Peter solved the equation $$2^{-x}=8$$ this way:
(1) He modified the left side of the equation: $$-2^x=8$$
(2) Then he converted number $8$ to the power with the base $2$: $$-2^x=2^3$$
(3) From the equality of the bases, he deduced: $$ \begin{gather} -x=3 \cr x=-3 \end{gather} $$
Then he did a check: $$L=2^{-\left(-3\right)}=2^3=8;~R=8;~L=R$$ The teacher gave Peter for his solution an insufficient grade. Petr asked his classmates for comments. Which one is correct?
Sandra claims that Peter made an error in steps (1) and (3).
John is convinced that the teacher is wrong because he did not notice that the check turned out well.
Bill thinks that Peter made an error in step (1). All other steps are correct.

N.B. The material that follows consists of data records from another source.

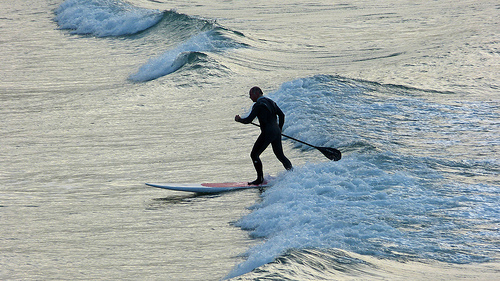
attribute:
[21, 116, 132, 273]
water — calm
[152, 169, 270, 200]
board — red, white, surf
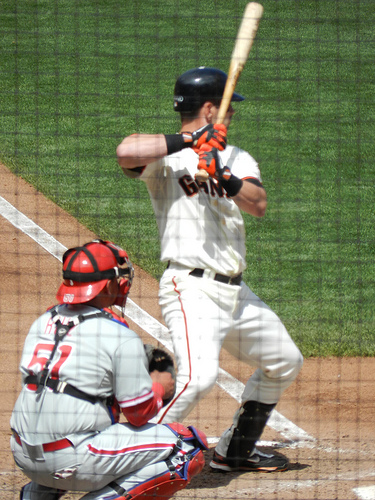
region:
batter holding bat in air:
[105, 9, 272, 224]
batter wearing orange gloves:
[154, 55, 284, 204]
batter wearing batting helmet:
[134, 35, 281, 159]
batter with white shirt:
[123, 79, 290, 328]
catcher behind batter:
[1, 224, 222, 445]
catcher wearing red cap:
[26, 230, 234, 474]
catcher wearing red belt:
[18, 227, 159, 474]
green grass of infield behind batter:
[102, 60, 302, 289]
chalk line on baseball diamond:
[15, 193, 177, 353]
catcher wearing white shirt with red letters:
[21, 229, 182, 469]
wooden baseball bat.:
[189, 3, 268, 192]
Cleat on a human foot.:
[204, 414, 300, 483]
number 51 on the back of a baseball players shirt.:
[18, 340, 81, 403]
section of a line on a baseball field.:
[270, 416, 319, 446]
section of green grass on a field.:
[293, 238, 346, 304]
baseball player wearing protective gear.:
[46, 214, 154, 344]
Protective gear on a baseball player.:
[149, 414, 224, 498]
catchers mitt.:
[134, 350, 180, 388]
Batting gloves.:
[169, 113, 237, 200]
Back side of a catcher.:
[19, 421, 87, 497]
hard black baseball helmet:
[168, 55, 253, 132]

Richard is convinced that the mistake is in the assignment. In the exponential equations cannot be a negative value in the exponent.
The equation can be correctly solved as: $$ \begin{gather} 2^{-x}=8 \cr 2^{-x}=2^3 \cr -x=3 \cr x=-3 \end{gather} $$ There are two errors in Peter’s solution. The first one is in step (1) because the equality $2^{-x}=-2^x$ does not hold. The second one is in step (3). From the equality $-2^x=2^3$ we cannot deduce that $-x=3$. The fact that the check turned out well does not say anything about correctness of our solution.